Der exorbitante Bodenverbrauch – wir sprechen österreichweit von täglich 11,5 ha an produktivem Boden, der durch diverse Verbauungen verlorengeht – macht auch vor Wörgl nicht halt.

Betrachten wir zum Beispiel das Gewerbegebiet an der Nordtangente, dann wird uns schnell klar, dass schon beinahe fahrlässig mit Grund und Boden umgegangen wurde. Schaut man sich das Gebiet aus der Vogelperspektive an, hat man das Gefühl, dass mehr als die Hälfte des riesigen Areals ausschließlich dem Zweck des Parkens dient und somit hier kaum Wertschöpfung in Form kommunaler Steuereinnahmen stattfindet.

Werden Baulandwidmungen kritisch hinterfragt?

Ein sorgloser Umgang mit Grund und Boden muss nicht sein. Die Politik könnte, wenn sie nur wollte, sehr wohl Gemeinwohlinteressen vor Individualinteressen stellen. Bürgermeister:innen und Gemeinderät:innen haben es in der Hand zu entscheiden, wo und wofür gewidmet wird. Ich habe kein einziges Mal erlebt, dass größere Baulandwidmungen von der Stadtführung kritisch hinterfragt wurden oder dass man nach Alternativen gesucht hätte. In Wörgl gibt es unbebautes, gewidmetes Bauland im Überfluss und trotzdem wird immer wieder, häufig aus rein privaten Interessen, der Bodenverbrauch durch Neuwidmungen vorangetrieben.

Boden ist ein rares und kostbares Gut. Speziell in Tirol, wo wir nur eine sehr begrenzte Fläche für die Besiedlung zur Verfügung haben, müssen wir jeden Quadratmeter „zweimal umdrehen“, bevor wir ihn verbauen. Der Verbrauch muss reduziert, die Sinnhaftigkeit einer Umwidmung hinterfragt und der Nutzen für die Allgemeinheit in jeder Widmungsfrage miteinbezogen werden.

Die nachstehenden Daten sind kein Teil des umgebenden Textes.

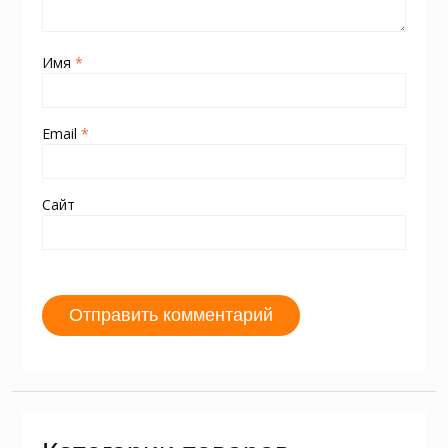
Имя
*
Email
*
Сайт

Individualinteresse vor Allgemeinwohl?

Diese Frage stellt sich aktuell auch beim WAVE-Grundstück. Wenn es nach dem Willen der Bürgermeisterin geht, schaut die Bevölkerung durch die Finger. Statt eines Schwimmbades mit Liegewiese und Beachvolleyball-Platz werden sich Gewerbetriebe ansiedeln, denn: „dieses Grundstück ist für Familien zu wertvoll“, so der Originalton der Bürgermeisterin.

Wenn wir nicht verstärkt auf Grund und Boden achten, der schließlich unsere Lebensgrundlage darstellt, werden Naherholung und Biodiversität dauerhaft schwer beeinträchtigt – mit weitreichenden Folgen für unsere Lebensqualität.

Es ist Aufgabe von Stadtpolitiker:innen, Sorge zu tragen, dass auch zukünftige Generationen einen intakten Lebensraum vorfinden.